I sat there surrounded by some of the most beautiful men in all of faerie, feeling like a small, less than beautiful jewel in their midst, but it’s hard to feel glamorous when you’re eight months pregnant with triplets. I hadn’t seen my feet in weeks. My back ached as if someone were trying to saw me in half about a third of the way up. It was the worst my back had hurt, as if now that my body knew it was carrying triplets it didn’t have to pretend to be brave anymore.
“How could all the tests and ultrasounds have missed a third baby?” Galen asked.
Dr. Heelis, tall, with white hair cut short, smiled his best professional smile at us. He had to be sixty, but he looked about a decade younger with his handsome square-jawed face and clear gray eyes behind their silver-framed glasses.
“I won’t make excuses, except that two large babies in a small space just hid the third. It happens sometimes when you have more than twins.”
“Is that why there was that echo with the heartbeats a few weeks ago?” I asked. I shifted in my chair, but there was no true way to be comfortable.

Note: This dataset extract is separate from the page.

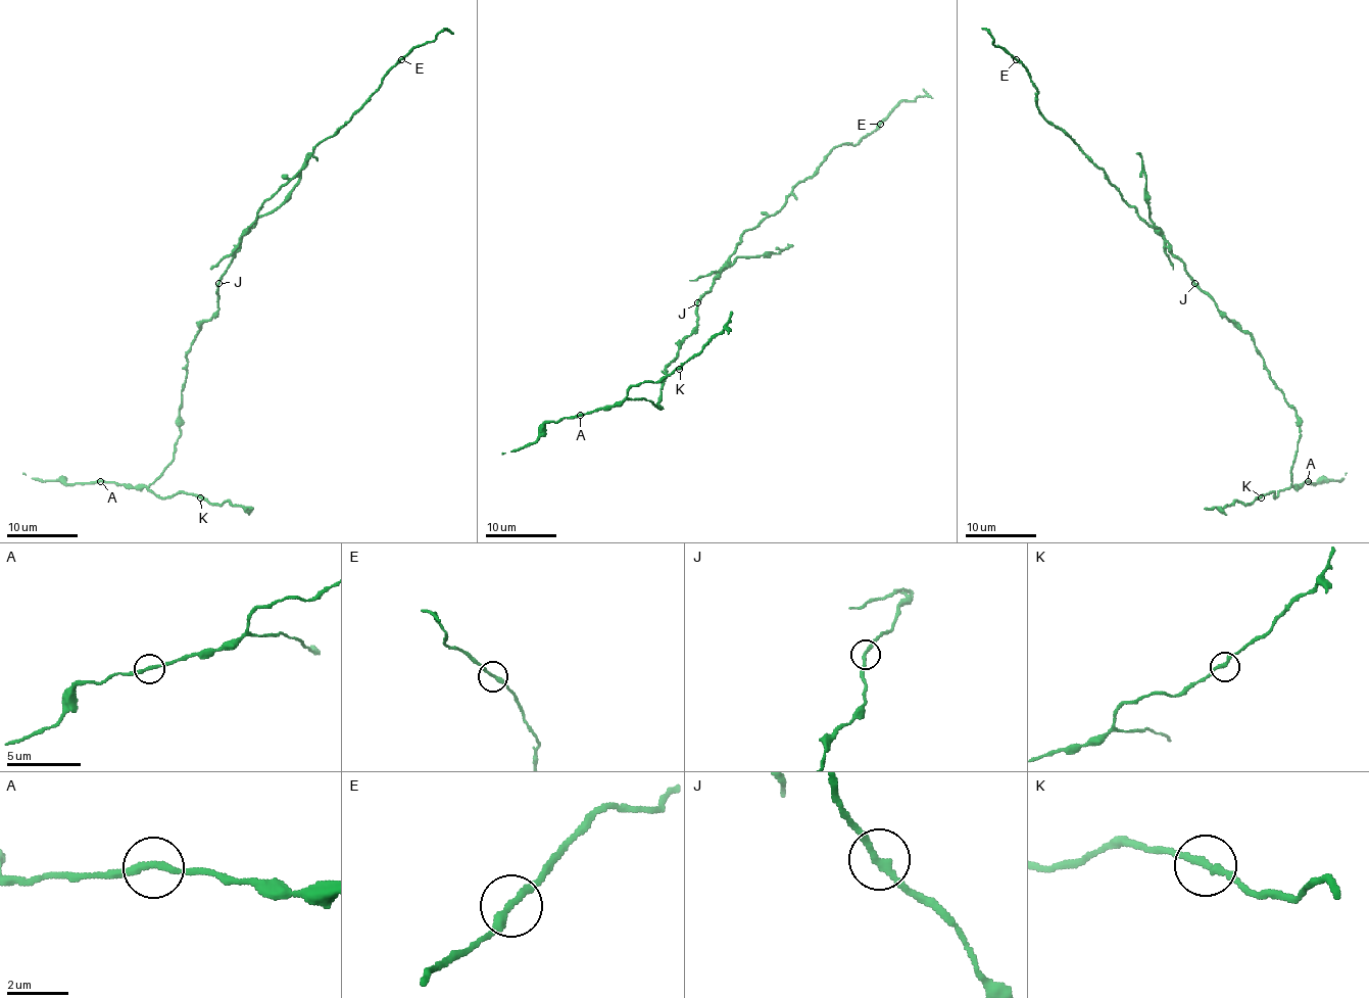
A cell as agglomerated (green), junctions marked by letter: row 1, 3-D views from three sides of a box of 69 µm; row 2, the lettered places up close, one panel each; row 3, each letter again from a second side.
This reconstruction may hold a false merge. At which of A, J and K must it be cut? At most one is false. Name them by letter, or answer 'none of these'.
J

If my back had just hurt a little less, or the pressure had let up, I’d have felt better.
“It would seem so,” he said.
“So all those tests that Merry and the babies had to go through were because you couldn’t figure out there was a third baby?” Galen asked.
“We thought there was a heart issue with the twins, and it is possible that what we were picking up was the third baby’s heartbeat.”
“How did you miss this?” I asked, finally. Heelis had built up months of confidence, and now I doubted it all. Or maybe it was just the pain? I shut my eyes for a moment; it felt like someone was sawing my back in half and trying to push the pieces apart at the same time.
“Are you all right, Princess?” asked Dr. Lee, the only woman on the team.
I nodded. “My back hurts from all the weight. I’m tired of being pregnant.”
“It’s normal,” she said, smiling. Her face was square and always pleasant somehow. Heelis exuded confidence, but Lee was calm, like the eye of the storm. I liked her for it, but then probably all her patients did.